» PROBLEM
In the rows below, starting at "Товары для дома" and ending at "Перезвонить мне", substitute "Документы" for "Сертификаты" and give those lines again with nothing else altered.

BEGIN DATA FOR ANALYSIS

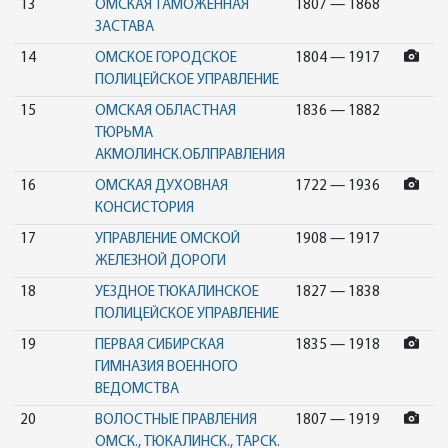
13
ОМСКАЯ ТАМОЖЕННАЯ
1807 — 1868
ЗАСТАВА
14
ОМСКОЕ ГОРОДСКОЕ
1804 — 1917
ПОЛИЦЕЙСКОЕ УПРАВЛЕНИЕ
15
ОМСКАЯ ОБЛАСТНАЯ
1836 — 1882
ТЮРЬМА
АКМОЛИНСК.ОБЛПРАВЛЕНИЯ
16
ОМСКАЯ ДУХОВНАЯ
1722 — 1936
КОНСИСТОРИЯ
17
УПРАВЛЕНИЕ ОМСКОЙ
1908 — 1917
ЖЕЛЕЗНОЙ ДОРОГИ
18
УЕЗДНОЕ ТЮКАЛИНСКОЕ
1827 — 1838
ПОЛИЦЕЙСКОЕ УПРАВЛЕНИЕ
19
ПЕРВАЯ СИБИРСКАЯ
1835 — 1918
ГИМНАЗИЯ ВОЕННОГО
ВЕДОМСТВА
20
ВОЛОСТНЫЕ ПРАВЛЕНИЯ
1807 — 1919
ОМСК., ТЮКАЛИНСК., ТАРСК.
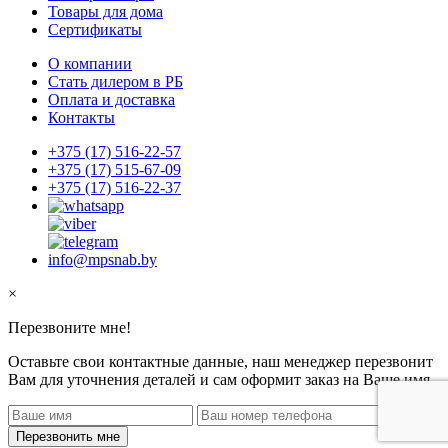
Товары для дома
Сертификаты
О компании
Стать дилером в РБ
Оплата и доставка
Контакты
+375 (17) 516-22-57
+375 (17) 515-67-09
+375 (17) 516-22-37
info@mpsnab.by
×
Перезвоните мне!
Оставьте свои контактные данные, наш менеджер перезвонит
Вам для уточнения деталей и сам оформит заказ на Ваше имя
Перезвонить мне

END DATA FOR ANALYSIS
BEGIN DATA FOR ANALYSIS

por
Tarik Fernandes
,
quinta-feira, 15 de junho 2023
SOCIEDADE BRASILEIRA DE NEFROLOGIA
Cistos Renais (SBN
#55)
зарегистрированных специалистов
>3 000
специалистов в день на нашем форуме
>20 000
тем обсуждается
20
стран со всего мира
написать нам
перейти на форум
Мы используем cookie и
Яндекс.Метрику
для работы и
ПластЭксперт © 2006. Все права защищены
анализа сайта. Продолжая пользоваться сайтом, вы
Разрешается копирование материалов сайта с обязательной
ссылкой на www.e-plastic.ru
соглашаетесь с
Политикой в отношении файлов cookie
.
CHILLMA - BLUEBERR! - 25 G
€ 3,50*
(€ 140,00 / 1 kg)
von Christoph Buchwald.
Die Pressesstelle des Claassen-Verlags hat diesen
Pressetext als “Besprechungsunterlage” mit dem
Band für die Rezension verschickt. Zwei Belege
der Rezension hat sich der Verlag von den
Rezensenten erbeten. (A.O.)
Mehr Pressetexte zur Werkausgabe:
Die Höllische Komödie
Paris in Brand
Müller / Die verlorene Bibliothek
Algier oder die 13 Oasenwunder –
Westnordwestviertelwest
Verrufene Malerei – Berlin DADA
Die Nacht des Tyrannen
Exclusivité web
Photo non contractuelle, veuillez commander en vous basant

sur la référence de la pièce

END DATA FOR ANALYSIS

» SOLUTION BELOW
Товары для дома
Документы
О компании
Стать дилером в РБ
Оплата и доставка
Контакты
+375 (17) 516-22-57
+375 (17) 515-67-09
+375 (17) 516-22-37
info@mpsnab.by
×
Перезвоните мне!
Оставьте свои контактные данные, наш менеджер перезвонит
Вам для уточнения деталей и сам оформит заказ на Ваше имя
Перезвонить мне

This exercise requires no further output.